[Opening Data provided section]
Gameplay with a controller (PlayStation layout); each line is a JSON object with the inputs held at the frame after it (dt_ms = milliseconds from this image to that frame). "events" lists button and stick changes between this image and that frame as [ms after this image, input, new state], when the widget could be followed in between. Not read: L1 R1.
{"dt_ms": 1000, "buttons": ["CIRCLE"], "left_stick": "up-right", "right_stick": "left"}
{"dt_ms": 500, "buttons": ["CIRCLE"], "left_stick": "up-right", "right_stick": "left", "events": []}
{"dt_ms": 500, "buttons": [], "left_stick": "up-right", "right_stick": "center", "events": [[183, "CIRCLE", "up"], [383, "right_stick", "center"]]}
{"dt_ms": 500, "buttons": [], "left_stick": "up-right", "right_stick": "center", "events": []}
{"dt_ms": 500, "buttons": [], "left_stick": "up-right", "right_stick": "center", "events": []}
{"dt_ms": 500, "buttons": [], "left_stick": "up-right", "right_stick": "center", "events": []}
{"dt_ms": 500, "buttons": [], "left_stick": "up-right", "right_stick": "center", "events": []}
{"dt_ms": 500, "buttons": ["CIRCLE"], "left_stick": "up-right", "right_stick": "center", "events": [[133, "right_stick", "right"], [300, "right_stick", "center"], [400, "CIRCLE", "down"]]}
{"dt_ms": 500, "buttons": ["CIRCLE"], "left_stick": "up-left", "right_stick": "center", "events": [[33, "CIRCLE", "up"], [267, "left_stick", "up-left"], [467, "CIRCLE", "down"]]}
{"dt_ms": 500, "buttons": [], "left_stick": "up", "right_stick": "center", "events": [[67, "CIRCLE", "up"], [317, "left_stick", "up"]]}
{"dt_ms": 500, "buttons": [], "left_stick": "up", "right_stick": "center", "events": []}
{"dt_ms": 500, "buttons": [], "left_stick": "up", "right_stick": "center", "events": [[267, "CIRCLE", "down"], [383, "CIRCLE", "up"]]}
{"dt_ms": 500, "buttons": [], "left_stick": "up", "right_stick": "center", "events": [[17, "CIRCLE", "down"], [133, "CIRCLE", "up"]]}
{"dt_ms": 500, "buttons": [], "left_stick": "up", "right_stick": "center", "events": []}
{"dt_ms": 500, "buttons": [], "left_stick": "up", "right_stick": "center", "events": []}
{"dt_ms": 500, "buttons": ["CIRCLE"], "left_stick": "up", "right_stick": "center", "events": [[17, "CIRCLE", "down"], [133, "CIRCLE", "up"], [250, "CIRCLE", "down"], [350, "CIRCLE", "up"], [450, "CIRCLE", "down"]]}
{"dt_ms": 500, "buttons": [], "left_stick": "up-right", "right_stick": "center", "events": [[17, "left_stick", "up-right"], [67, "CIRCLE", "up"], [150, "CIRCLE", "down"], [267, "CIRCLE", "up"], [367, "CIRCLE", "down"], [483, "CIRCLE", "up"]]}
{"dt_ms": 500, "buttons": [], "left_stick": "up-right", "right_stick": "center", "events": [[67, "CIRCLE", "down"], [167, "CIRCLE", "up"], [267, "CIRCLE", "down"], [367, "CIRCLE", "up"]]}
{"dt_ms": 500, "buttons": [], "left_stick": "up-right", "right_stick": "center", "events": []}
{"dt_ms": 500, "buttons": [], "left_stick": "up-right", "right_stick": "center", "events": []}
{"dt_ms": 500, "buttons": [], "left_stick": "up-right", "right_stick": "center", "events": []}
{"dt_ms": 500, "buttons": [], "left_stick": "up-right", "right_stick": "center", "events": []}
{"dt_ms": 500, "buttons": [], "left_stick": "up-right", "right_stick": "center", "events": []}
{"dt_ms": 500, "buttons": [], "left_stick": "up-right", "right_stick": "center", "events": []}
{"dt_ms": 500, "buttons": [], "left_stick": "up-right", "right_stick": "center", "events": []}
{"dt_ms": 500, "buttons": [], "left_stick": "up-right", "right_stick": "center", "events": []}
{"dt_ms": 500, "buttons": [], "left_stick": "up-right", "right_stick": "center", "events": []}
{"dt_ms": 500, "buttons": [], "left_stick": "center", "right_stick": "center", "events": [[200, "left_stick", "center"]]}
[Closing Data provided section]
**Task to carry out**
When you reach the end of the data, write every line out again verbatim.

**Exercise output**
Gameplay with a controller (PlayStation layout); each line is a JSON object with the inputs held at the frame after it (dt_ms = milliseconds from this image to that frame). "events" lists button and stick changes between this image and that frame as [ms after this image, input, new state], when the widget could be followed in between. Not read: L1 R1.
{"dt_ms": 1000, "buttons": ["CIRCLE"], "left_stick": "up-right", "right_stick": "left"}
{"dt_ms": 500, "buttons": ["CIRCLE"], "left_stick": "up-right", "right_stick": "left", "events": []}
{"dt_ms": 500, "buttons": [], "left_stick": "up-right", "right_stick": "center", "events": [[183, "CIRCLE", "up"], [383, "right_stick", "center"]]}
{"dt_ms": 500, "buttons": [], "left_stick": "up-right", "right_stick": "center", "events": []}
{"dt_ms": 500, "buttons": [], "left_stick": "up-right", "right_stick": "center", "events": []}
{"dt_ms": 500, "buttons": [], "left_stick": "up-right", "right_stick": "center", "events": []}
{"dt_ms": 500, "buttons": [], "left_stick": "up-right", "right_stick": "center", "events": []}
{"dt_ms": 500, "buttons": ["CIRCLE"], "left_stick": "up-right", "right_stick": "center", "events": [[133, "right_stick", "right"], [300, "right_stick", "center"], [400, "CIRCLE", "down"]]}
{"dt_ms": 500, "buttons": ["CIRCLE"], "left_stick": "up-left", "right_stick": "center", "events": [[33, "CIRCLE", "up"], [267, "left_stick", "up-left"], [467, "CIRCLE", "down"]]}
{"dt_ms": 500, "buttons": [], "left_stick": "up", "right_stick": "center", "events": [[67, "CIRCLE", "up"], [317, "left_stick", "up"]]}
{"dt_ms": 500, "buttons": [], "left_stick": "up", "right_stick": "center", "events": []}
{"dt_ms": 500, "buttons": [], "left_stick": "up", "right_stick": "center", "events": [[267, "CIRCLE", "down"], [383, "CIRCLE", "up"]]}
{"dt_ms": 500, "buttons": [], "left_stick": "up", "right_stick": "center", "events": [[17, "CIRCLE", "down"], [133, "CIRCLE", "up"]]}
{"dt_ms": 500, "buttons": [], "left_stick": "up", "right_stick": "center", "events": []}
{"dt_ms": 500, "buttons": [], "left_stick": "up", "right_stick": "center", "events": []}
{"dt_ms": 500, "buttons": ["CIRCLE"], "left_stick": "up", "right_stick": "center", "events": [[17, "CIRCLE", "down"], [133, "CIRCLE", "up"], [250, "CIRCLE", "down"], [350, "CIRCLE", "up"], [450, "CIRCLE", "down"]]}
{"dt_ms": 500, "buttons": [], "left_stick": "up-right", "right_stick": "center", "events": [[17, "left_stick", "up-right"], [67, "CIRCLE", "up"], [150, "CIRCLE", "down"], [267, "CIRCLE", "up"], [367, "CIRCLE", "down"], [483, "CIRCLE", "up"]]}
{"dt_ms": 500, "buttons": [], "left_stick": "up-right", "right_stick": "center", "events": [[67, "CIRCLE", "down"], [167, "CIRCLE", "up"], [267, "CIRCLE", "down"], [367, "CIRCLE", "up"]]}
{"dt_ms": 500, "buttons": [], "left_stick": "up-right", "right_stick": "center", "events": []}
{"dt_ms": 500, "buttons": [], "left_stick": "up-right", "right_stick": "center", "events": []}
{"dt_ms": 500, "buttons": [], "left_stick": "up-right", "right_stick": "center", "events": []}
{"dt_ms": 500, "buttons": [], "left_stick": "up-right", "right_stick": "center", "events": []}
{"dt_ms": 500, "buttons": [], "left_stick": "up-right", "right_stick": "center", "events": []}
{"dt_ms": 500, "buttons": [], "left_stick": "up-right", "right_stick": "center", "events": []}
{"dt_ms": 500, "buttons": [], "left_stick": "up-right", "right_stick": "center", "events": []}
{"dt_ms": 500, "buttons": [], "left_stick": "up-right", "right_stick": "center", "events": []}
{"dt_ms": 500, "buttons": [], "left_stick": "up-right", "right_stick": "center", "events": []}
{"dt_ms": 500, "buttons": [], "left_stick": "center", "right_stick": "center", "events": [[200, "left_stick", "center"]]}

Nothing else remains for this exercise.